This is a reprint of the Books essay from Issue #50 of Exploits, our collaborative cultural diary in magazine form. If you like what you see, buy it now for $2, or subscribe to never miss an issue (note: Exploits is always free for subscribers of Unwinnable Monthly).
If I had known that The Sentence by Louise Erdrich would crack my seal on Covid-19 fiction, I’m not sure it would have hit in such a satisfying way. This is no endorsement of spoiler-phobia, but an observation of how inculcated I’ve been against confronting our pandemic reality in books or movies. I can’t say this was a conscious decision of mine either — I wasn’t seeking out anything that was dealing with the virus directly (and this is but one of many realities reflected in the book), but neither were my regular haunts eager to crack a coronavirus storyline.
Erdrich had no such hesitation. The Sentence is breezy fiction from an established master of the craft. This isn’t to say it’s fluffy, but rather a novel that pops a sail and catches the wind and glides. We follow Tookie, a Native American woman caught up in substances and thin friendships who is eventually jailed for a laughably grim heist. From there, due strictly to the communal generosity of incarcerated women, she figures some shit out and is granted early release. She finds work in the fictionalized version of Erdrich’s real-life bookstore, the first sign that this story would ride a familiar timeline, but is also soon haunted by a recently-passed long-term customer named Flora.

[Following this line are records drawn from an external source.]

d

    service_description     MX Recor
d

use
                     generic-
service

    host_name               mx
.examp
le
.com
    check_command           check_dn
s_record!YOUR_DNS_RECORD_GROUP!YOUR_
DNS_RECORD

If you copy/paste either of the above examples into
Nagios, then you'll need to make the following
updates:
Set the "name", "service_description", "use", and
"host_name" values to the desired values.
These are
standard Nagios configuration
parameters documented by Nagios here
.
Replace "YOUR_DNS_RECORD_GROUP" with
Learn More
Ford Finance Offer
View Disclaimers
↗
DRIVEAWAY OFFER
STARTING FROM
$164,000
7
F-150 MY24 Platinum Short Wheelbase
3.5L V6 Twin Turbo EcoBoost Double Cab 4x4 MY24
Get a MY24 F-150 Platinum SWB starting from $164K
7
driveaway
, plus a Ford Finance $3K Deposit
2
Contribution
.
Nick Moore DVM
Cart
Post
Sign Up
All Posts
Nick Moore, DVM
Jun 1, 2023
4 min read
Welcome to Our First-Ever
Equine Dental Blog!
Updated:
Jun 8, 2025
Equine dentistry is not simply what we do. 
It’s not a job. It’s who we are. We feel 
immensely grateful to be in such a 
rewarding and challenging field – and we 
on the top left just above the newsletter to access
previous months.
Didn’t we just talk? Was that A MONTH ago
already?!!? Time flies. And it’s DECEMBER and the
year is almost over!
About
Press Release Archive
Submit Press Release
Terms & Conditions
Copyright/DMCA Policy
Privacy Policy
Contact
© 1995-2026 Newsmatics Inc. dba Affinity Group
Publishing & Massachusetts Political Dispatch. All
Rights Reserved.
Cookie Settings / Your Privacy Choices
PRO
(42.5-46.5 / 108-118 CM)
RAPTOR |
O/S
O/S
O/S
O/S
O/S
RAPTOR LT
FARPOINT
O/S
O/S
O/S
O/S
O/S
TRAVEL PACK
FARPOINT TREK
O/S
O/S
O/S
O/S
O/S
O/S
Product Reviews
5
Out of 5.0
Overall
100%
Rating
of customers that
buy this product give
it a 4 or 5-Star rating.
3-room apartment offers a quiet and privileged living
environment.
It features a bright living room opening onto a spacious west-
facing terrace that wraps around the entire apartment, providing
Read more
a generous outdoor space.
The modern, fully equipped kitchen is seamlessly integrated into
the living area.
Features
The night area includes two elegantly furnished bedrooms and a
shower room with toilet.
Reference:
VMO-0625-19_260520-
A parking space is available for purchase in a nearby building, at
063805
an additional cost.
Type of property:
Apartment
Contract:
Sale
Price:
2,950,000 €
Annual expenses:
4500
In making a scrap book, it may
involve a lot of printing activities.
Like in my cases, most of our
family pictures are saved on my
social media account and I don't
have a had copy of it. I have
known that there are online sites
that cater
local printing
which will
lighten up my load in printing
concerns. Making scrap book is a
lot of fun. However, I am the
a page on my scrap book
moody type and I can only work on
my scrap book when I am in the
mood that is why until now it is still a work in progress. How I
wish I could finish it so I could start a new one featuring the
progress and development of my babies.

There is a lot going on in The Sentence, and it’s a testament to Erdich’s ability to conduct such a large and well-drawn cast of characters. She is drafting a community using only the most pertinent details, leaving me wanting more from each of them but strictly in the same way a good meal does; satisfied but not overfull.
I am so early and deeply invested in Tookie’s tale (and oblivious to how closely the historical record would match our own) that I’m left wide open to the crash of March 2020 all over again. But this was a blessing, because The Sentence is ultimately about struggling through trauma, processing our past and embracing the families we are born with and those we choose. If I had been asked if I was ready to start the process of sorting through the long, slow and yet unfinished damage of our current pernicious diseases, I’d have said no. But The Sentence has reminded us that we are more resilient than we often believe ourselves to be.